Morse has a solid track record as an independent comic creator for adults, so his decision to do a solidly kid-focused comic might seem surprising at first.
"I've worked in animation for the last eight years, on a lot of projects geared toward kids. I was art director on 'Cow and Chicken' and 'I Am Weasel' at Cartoon Network, and have a pilot there now for my own series, 'Ferret and Parrot.' So the kids thing is something I've grown accustomed to over the last few years, and doing a comic for kids seemed logical. I wanted to have a book I can give to the neighbor kids, or the kids in my sister's classroom (she's an elementary school teacher). I can't really give them a copy of 'Volcanic Revolver' or 'Ghost Dog,' so I figured it was time to do a book I can share with anyone, no matter the age. 'Magic Pickle' seemed absurd enough of a concept to make kids smile, so there you go! Stuff like pickles and monkeys are always funny for some reason."
And the enduring comedic appeal of pickles seems to have worked.
"People are genuinely excited about this one. Everyone's getting behind it, maybe because it's for kids, maybe because it's cartoony, maybe because it's just absurd, I don't know. At any rate, I can tell people the premise, and there's always a smile like I'm crazy, so I'm taking that as a good sign. The neighbor kids think it's a great idea, and really, they're the target, and they're getting the concept, so hopefully, it'll work out."

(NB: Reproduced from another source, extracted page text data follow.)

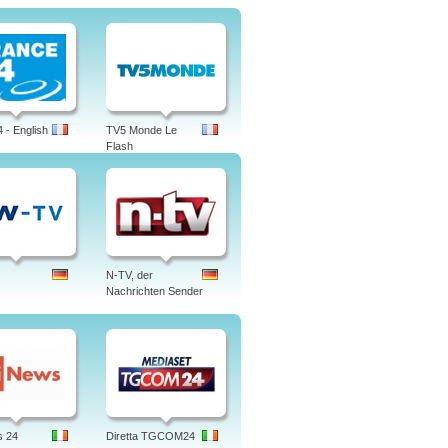
 - English
TV5 Monde Le
Flash
N-TV, der
Nachrichten Sender
s 24
Diretta TGCOM24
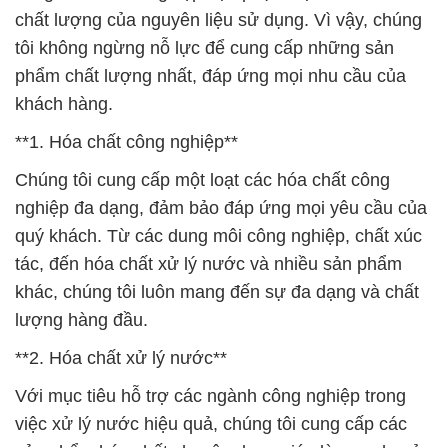
chất lượng của nguyên liệu sử dụng. Vì vậy, chúng
tôi không ngừng nỗ lực để cung cấp những sản
phẩm chất lượng nhất, đáp ứng mọi nhu cầu của
khách hàng.
**1. Hóa chất công nghiệp**
Chúng tôi cung cấp một loạt các hóa chất công
nghiệp đa dạng, đảm bảo đáp ứng mọi yêu cầu của
quý khách. Từ các dung môi công nghiệp, chất xúc
tác, đến hóa chất xử lý nước và nhiều sản phẩm
khác, chúng tôi luôn mang đến sự đa dạng và chất
lượng hàng đầu.
**2. Hóa chất xử lý nước**
Với mục tiêu hỗ trợ các ngành công nghiệp trong
việc xử lý nước hiệu quả, chúng tôi cung cấp các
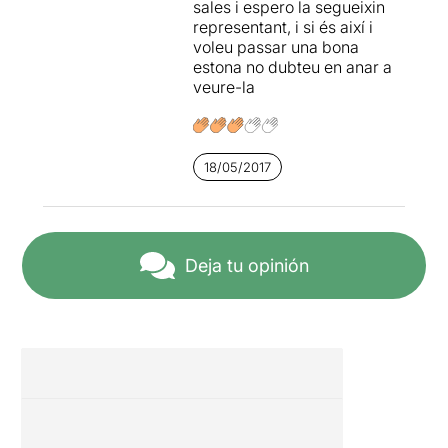
sales i espero la segueixin
representant, i si és així i
voleu passar una bona
estona no dubteu en anar a
veure-la
18/05/2017
Deja tu opinión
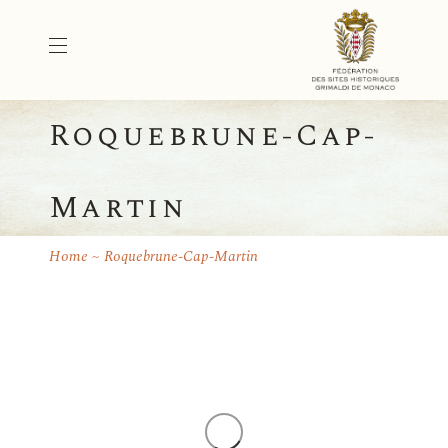
Roquebrune-Cap-
Martin
Home
Roquebrune-Cap-Martin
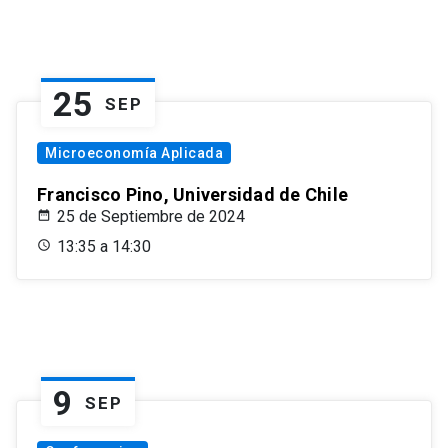
25
SEP
Microeconomía Aplicada
Francisco Pino, Universidad de Chile
25 de Septiembre de 2024
13:35 a 14:30
9
SEP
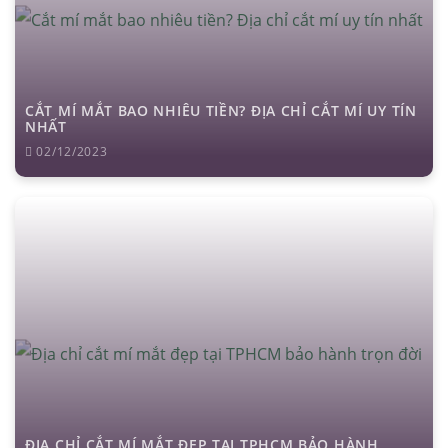
CẮT MÍ MẮT BAO NHIÊU TIỀN? ĐỊA CHỈ CẮT MÍ UY TÍN
NHẤT
02/12/2023
ĐỊA CHỈ CẮT MÍ MẮT ĐẸP TẠI TPHCM BẢO HÀNH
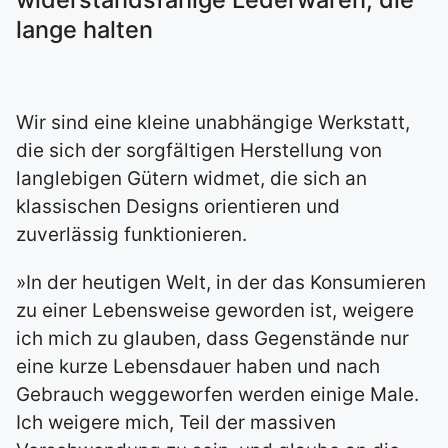
lange halten
Wir sind eine kleine unabhängige Werkstatt,
die sich der sorgfältigen Herstellung von
langlebigen Gütern widmet, die sich an
klassischen Designs orientieren und
zuverlässig funktionieren.
»In der heutigen Welt, in der das Konsumieren
zu einer Lebensweise geworden ist, weigere
ich mich zu glauben, dass Gegenstände nur
eine kurze Lebensdauer haben und nach
Gebrauch weggeworfen werden einige Male.
Ich weigere mich, Teil der massiven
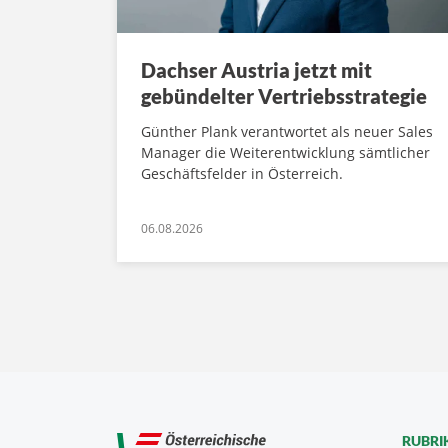
Dachser Austria jetzt mit
gebündelter Vertriebsstrategie
Günther Plank verantwortet als neuer Sales
Manager die Weiterentwicklung sämtlicher
Geschäftsfelder in Österreich.
06.08.2026
RUBRI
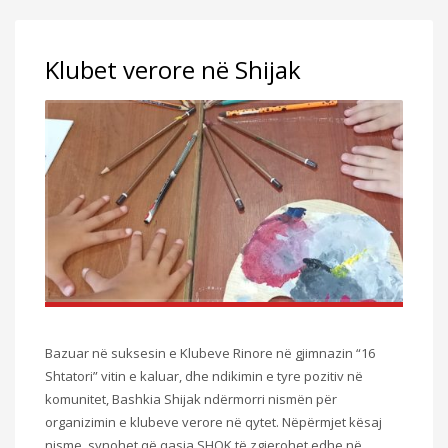
Klubet verore në Shijak
Bazuar në suksesin e Klubeve Rinore në gjimnazin “16
Shtatori” vitin e kaluar, dhe ndikimin e tyre pozitiv në
komunitet, Bashkia Shijak ndërmorri nismën për
organizimin e klubeve verore në qytet. Nëpërmjet kësaj
nisme, synohet që qasja SHQK të zgjerohet edhe në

Of course, getting a comic into kids' hands is the real challenge nowadays, and is something Morse clearly wants to have happen.
"I sure hope so. That's really Oni's end of the deal, getting it into people's hands. The sad part is, kids need to be dragged into comic shops these days, generally because the bulk of them are scary, pornographic, smelly places. It's sad that more books like 'Scary Godmother' and 'Jetcat' can't be bought at the grocery store while waiting in line. I'm hoping we can break some barriers with this book, whether it's by me doing guest talks at elementary schools or by parents, older brothers and sisters, aunts and uncles, babysitters, whoever, buying their kids a comic when they buy their own weekly comics. That's everyone's mission ... pick up an all ages comic for the kid in your life the next time you buy your own comics. And GIVE it to them. Read it with them, whatever. Just tear them away from their video game system for 10 minutes and show them how cool comics are."
And in the meantime, Morse has that animated pilot coming up. "Ferret And Parrot" airs August 3rd on Cartoon Network at 8 p.m., and can be voted on to go to be made into a series on August 24, 25, and 26.